On Tue, 2013-01-08 at 18:46 +0100, Bernd Blaauw wrote:
> Op 8-1-2013 15:38, KOS schreef:
> > Hello there, do you know when V2.0 of freedos will be available?
> >
> 
> I'm not sure there's going to be a V2.0 sometime soon, be there FreeDOS 
> roadmaps or not. I'm still quitely working on version 1.2 of the FreeDOS 
> distribution whenever I find spare time.
> 
> Is there anything that you need but find lacking sofar in the 1.0 and 
> 1.1 releases? Or for that matter in the core components like the kernel 
> and shell?
> 
> Bernd

There are some programs that require Windows 3.1 or 3.11 which can run
on top of Freedos, but more work on compatibility would not hurt.

ReactOS may fill the niche of Windows replacement eventually, but not
for a while most likely.  Worse, for Windows programs that expect there
to be dos underneath, enough said.

A protected mode dos like the one under Windows 9x and Windows ME 
could be interesting and would justifiably deserve a different name 
like Freedos-32.  The problem with a dos environment is that there 
isn't an operating system taking care of all the hardware and 
providing standard calls to use it.  Most sound card support 
involved adding to your program in most likely a spaghetti fashion 
calls to a third party driver, closed source of course.  Windows 98 
may have had multitasking, but if that is true, it was more than 
just a single thread dos system.  Gates made some very bad 
assumptions that crippled dos back in the day.  Assumption one, 
nobody will ever need more than 640k of memory for executable 
programs and drivers...  I imagine that other bad assumptions 
were made as well.

Actually, there is OS/2 which was supposed to be the competitor to
Windows 9x and I'll bet that IBM is willing to release source code
to it.  Maybe the freedos community should get it's hands on OS/2
and develop it further.

Aside from taking bugs out of Freedos 1.1, I don't see any major 
changes that should be made.  Implementation of a Windows 9x clone 
is going to be too much work where there is the ReactOS project 
that gave up on trying to do that years ago.   I'm confident that
ReactOS will work better on old computers than XP does.  Granted,
ReactOS is at a very early alpha stage where it is somewhat futile 
to predict what the resource requirements will be when it 
stabilizes.

I like FLTK, I like opengem, I like some of the graphical user
interfaces I have seen that are free.  Problem though, graphical user
interfaces on top of dos are an afterthought even today.  There was no
planning when dos was initially invented that I know of for guis.  There
are plenty of MS Dos programs that aren't Windows compatible, because a
Windows compatible programming method wasn't employed.

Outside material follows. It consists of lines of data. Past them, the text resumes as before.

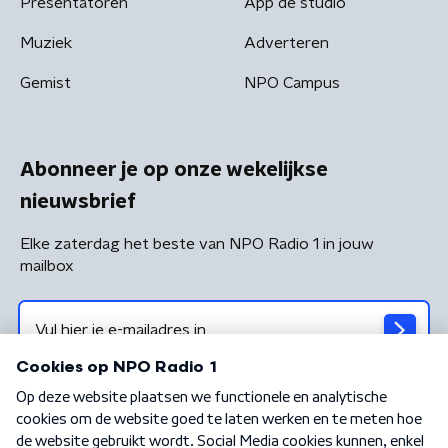
Presentatoren
App de studio
Muziek
Adverteren
Gemist
NPO Campus
Abonneer je op onze wekelijkse
nieuwsbrief
Elke zaterdag het beste van NPO Radio 1 in jouw
mailbox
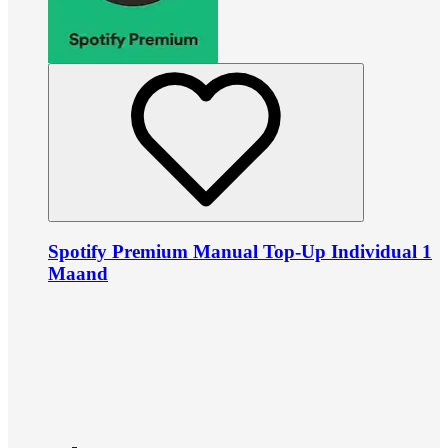
Spotify Premium Manual Top-Up Individual 1
Maand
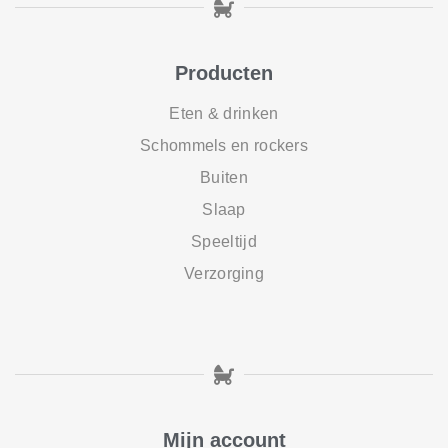
Producten
Eten & drinken
Schommels en rockers
Buiten
Slaap
Speeltijd
Verzorging
Mijn account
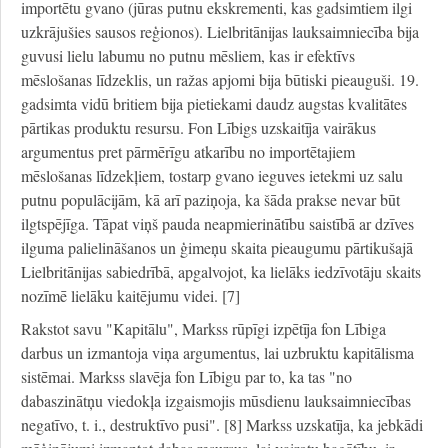
importētu gvano (jūras putnu ekskrementi, kas gadsimtiem ilgi
uzkrājušies sausos reģionos). Lielbritānijas lauksaimniecība bija
guvusi lielu labumu no putnu mēsliem, kas ir efektīvs
mēslošanas līdzeklis, un ražas apjomi bija būtiski pieauguši. 19.
gadsimta vidū britiem bija pietiekami daudz augstas kvalitātes
pārtikas produktu resursu. Fon Lībigs uzskaitīja vairākus
argumentus pret pārmērīgu atkarību no importētajiem
mēslošanas līdzekļiem, tostarp gvano ieguves ietekmi uz salu
putnu populācijām, kā arī paziņoja, ka šāda prakse nevar būt
ilgtspējīga. Tāpat viņš pauda neapmierinātību saistībā ar dzīves
ilguma palielināšanos un ģimeņu skaita pieaugumu pārtikušajā
Lielbritānijas sabiedrībā, apgalvojot, ka lielāks iedzīvotāju skaits
nozīmē lielāku kaitējumu videi. [7]
Rakstot savu "Kapitālu", Markss rūpīgi izpētīja fon Lībiga
darbus un izmantoja viņa argumentus, lai uzbruktu kapitālisma
sistēmai. Markss slavēja fon Lībigu par to, ka tas "no
dabaszinātņu viedokļa izgaismojis mūsdienu lauksaimniecības
negatīvo, t. i., destruktīvo pusi". [8] Markss uzskatīja, ka jebkādi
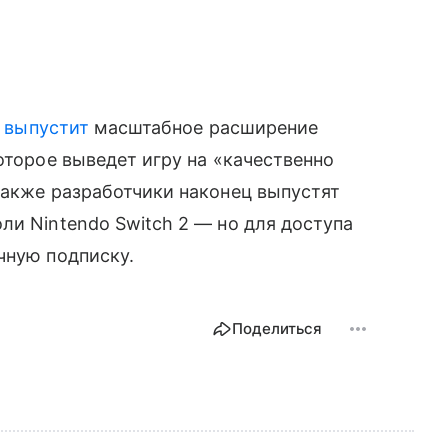
x
выпустит
масштабное расширение
оторое выведет игру на «качественно
также разработчики наконец выпустят
ли Nintendo Switch 2 — но для доступа
чную подписку.
Поделиться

What I'd like to see at this point is a focus on debugging and a focus
on deploying Freedos via a rom chip.  It should be possible to get write
once 1 meg+ memory chips now.  Why not install the freedos kernel,
command.com, etcetera on such a chip?  If you can't overwrite the
operating system executable, security is enormously improved.  For low
power embedded processors that are say only 8 bit, freedos may be very
useful.  A hypervisor that can run dosbox and make modern hardware work
with old dos programs anyone?  How about dosbox running on a Pentium 133
or a Pentium 166 machine with 16 megs of ram?